Prompt: Repeat exactly the lines from the start of the entries below through the line containing "47: (928, 337, 0.57)". Omit the rest.

Saved data entries:
Start of Block
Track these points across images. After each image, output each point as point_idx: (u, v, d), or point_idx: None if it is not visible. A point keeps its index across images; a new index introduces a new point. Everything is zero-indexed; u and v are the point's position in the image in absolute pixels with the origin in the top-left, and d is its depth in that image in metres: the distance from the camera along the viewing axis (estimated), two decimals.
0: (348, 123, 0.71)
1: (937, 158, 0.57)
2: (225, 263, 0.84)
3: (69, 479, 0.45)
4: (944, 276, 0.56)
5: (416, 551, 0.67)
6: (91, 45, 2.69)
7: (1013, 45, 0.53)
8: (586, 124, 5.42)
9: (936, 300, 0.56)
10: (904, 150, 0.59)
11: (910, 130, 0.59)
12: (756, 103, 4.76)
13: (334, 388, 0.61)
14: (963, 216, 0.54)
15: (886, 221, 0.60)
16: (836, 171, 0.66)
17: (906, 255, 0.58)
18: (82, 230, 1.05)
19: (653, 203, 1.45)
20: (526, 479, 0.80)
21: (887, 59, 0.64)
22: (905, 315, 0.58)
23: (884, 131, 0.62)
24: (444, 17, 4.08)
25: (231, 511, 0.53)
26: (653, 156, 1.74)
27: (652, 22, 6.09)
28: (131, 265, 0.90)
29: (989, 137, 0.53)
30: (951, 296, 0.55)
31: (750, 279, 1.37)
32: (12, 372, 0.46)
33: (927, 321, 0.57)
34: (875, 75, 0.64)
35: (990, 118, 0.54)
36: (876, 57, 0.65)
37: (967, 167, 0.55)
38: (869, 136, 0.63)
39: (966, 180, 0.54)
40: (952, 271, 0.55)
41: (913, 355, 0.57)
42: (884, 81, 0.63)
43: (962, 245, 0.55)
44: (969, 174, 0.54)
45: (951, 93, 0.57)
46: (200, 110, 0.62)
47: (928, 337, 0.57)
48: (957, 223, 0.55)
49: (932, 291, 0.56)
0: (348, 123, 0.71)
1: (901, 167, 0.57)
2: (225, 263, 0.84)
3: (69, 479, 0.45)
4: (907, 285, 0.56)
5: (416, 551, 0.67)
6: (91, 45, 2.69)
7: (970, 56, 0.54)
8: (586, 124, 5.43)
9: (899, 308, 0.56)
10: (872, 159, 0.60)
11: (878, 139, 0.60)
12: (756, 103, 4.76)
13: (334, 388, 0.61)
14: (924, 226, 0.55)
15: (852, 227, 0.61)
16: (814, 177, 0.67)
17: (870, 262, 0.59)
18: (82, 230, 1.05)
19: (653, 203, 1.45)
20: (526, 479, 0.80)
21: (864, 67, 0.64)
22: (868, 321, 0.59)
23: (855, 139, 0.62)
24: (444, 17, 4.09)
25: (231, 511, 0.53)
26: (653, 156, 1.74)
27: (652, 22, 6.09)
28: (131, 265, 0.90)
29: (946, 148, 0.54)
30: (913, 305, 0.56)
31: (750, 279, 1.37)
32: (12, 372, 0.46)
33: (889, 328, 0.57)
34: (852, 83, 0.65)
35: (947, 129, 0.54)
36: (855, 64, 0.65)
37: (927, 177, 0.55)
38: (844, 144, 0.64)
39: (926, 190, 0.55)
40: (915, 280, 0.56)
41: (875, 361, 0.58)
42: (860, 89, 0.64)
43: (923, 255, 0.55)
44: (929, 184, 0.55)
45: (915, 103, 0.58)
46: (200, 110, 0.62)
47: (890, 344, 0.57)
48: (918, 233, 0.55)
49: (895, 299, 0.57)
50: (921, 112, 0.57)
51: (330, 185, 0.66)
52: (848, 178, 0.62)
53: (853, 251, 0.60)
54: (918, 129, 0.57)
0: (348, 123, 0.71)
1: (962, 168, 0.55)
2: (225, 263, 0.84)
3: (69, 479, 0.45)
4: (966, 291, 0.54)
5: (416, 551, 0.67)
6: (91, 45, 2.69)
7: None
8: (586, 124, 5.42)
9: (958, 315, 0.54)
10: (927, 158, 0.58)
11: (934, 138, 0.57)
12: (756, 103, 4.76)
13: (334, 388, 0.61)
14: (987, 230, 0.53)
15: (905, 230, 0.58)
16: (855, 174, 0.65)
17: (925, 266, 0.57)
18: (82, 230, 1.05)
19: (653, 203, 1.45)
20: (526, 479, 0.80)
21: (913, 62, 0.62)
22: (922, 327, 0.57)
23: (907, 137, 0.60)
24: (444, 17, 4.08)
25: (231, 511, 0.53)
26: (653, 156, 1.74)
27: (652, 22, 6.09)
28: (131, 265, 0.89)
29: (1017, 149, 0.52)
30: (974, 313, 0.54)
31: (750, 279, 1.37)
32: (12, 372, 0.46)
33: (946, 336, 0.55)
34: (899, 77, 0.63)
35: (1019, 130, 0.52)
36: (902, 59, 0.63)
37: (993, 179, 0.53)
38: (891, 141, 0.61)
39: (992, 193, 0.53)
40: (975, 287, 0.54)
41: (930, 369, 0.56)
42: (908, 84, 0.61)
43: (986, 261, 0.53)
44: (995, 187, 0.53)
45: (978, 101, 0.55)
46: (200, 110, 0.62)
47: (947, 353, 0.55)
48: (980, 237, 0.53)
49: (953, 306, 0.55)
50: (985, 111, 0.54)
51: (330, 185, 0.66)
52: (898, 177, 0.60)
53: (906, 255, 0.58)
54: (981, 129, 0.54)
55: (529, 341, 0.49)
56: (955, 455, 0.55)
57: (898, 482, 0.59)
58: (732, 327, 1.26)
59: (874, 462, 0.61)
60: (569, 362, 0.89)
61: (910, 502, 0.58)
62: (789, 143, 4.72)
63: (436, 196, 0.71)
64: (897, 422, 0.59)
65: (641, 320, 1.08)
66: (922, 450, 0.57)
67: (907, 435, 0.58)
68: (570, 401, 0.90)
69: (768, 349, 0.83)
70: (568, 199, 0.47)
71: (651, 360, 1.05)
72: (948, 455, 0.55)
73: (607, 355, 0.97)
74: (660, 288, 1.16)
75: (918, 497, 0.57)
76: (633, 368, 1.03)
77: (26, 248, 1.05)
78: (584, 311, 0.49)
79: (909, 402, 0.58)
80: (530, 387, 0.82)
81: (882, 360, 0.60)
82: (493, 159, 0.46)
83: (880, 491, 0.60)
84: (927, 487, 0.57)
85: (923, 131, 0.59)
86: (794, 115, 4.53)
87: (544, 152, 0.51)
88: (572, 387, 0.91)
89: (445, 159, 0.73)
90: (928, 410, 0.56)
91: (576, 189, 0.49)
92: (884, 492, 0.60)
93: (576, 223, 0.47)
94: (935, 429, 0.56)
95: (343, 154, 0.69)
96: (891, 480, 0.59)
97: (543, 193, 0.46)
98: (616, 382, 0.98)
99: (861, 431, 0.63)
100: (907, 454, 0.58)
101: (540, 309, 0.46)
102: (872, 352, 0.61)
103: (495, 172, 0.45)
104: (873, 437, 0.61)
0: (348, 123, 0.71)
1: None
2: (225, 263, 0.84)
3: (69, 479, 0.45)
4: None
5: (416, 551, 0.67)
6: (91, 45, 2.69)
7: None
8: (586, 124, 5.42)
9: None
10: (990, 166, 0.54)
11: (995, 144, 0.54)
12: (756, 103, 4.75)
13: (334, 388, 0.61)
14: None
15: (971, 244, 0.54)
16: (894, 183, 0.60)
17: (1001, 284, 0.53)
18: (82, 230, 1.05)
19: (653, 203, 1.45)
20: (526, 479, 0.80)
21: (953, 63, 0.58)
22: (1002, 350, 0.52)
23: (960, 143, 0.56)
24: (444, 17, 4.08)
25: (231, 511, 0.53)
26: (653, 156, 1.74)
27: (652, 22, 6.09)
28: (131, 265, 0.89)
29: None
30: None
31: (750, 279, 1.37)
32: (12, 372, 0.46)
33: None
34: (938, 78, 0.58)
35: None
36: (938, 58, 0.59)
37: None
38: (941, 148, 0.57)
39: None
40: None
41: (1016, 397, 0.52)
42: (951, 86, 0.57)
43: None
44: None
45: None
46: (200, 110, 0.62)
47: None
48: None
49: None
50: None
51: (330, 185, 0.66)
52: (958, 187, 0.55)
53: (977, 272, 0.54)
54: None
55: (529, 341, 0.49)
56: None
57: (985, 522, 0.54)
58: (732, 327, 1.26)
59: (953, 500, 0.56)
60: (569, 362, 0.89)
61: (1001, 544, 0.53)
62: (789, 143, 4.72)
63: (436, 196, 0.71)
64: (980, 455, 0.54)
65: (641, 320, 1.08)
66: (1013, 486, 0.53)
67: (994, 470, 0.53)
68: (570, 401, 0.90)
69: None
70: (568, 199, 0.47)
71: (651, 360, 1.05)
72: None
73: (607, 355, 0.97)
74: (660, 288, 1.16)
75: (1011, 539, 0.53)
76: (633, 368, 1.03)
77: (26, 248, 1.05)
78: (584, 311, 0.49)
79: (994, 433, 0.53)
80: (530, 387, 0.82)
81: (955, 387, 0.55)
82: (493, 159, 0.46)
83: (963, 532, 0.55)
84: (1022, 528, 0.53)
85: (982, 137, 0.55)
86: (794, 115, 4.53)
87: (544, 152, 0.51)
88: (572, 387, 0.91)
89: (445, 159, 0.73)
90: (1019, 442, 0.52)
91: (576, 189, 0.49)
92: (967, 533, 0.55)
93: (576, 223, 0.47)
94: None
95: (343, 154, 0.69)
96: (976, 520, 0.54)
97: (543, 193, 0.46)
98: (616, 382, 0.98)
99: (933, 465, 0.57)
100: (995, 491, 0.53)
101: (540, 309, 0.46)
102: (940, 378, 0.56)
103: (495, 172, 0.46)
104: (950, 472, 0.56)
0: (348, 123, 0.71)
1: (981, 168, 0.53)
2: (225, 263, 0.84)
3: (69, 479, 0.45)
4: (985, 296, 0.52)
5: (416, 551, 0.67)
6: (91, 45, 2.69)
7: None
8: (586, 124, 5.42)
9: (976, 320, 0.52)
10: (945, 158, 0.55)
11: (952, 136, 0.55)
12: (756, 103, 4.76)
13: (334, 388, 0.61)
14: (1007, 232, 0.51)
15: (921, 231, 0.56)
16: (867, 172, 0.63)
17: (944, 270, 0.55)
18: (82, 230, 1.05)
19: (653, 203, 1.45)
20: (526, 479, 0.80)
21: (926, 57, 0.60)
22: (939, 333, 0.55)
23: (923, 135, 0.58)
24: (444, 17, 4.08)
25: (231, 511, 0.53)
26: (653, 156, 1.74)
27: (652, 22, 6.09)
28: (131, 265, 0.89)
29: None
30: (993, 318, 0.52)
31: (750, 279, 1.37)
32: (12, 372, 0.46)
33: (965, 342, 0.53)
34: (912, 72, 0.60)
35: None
End of Block
Answer section:
Track these points across images. After each image, output each point as point_idx: (u, v, d), or point_idx: None if it is not visible. A point keeps its index across images; a new index introduces a new point. Everything is zero-indexed; u and v are the point's position in the image in absolute pixels with the origin in the top-left, and d is its depth in that image in metres: the distance from the camera along the viewing axis (estimated), two decimals.
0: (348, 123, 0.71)
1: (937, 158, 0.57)
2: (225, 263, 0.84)
3: (69, 479, 0.45)
4: (944, 276, 0.56)
5: (416, 551, 0.67)
6: (91, 45, 2.69)
7: (1013, 45, 0.53)
8: (586, 124, 5.42)
9: (936, 300, 0.56)
10: (904, 150, 0.59)
11: (910, 130, 0.59)
12: (756, 103, 4.76)
13: (334, 388, 0.61)
14: (963, 216, 0.54)
15: (886, 221, 0.60)
16: (836, 171, 0.66)
17: (906, 255, 0.58)
18: (82, 230, 1.05)
19: (653, 203, 1.45)
20: (526, 479, 0.80)
21: (887, 59, 0.64)
22: (905, 315, 0.58)
23: (884, 131, 0.62)
24: (444, 17, 4.08)
25: (231, 511, 0.53)
26: (653, 156, 1.74)
27: (652, 22, 6.09)
28: (131, 265, 0.90)
29: (989, 137, 0.53)
30: (951, 296, 0.55)
31: (750, 279, 1.37)
32: (12, 372, 0.46)
33: (927, 321, 0.57)
34: (875, 75, 0.64)
35: (990, 118, 0.54)
36: (876, 57, 0.65)
37: (967, 167, 0.55)
38: (869, 136, 0.63)
39: (966, 180, 0.54)
40: (952, 271, 0.55)
41: (913, 355, 0.57)
42: (884, 81, 0.63)
43: (962, 245, 0.55)
44: (969, 174, 0.54)
45: (951, 93, 0.57)
46: (200, 110, 0.62)
47: (928, 337, 0.57)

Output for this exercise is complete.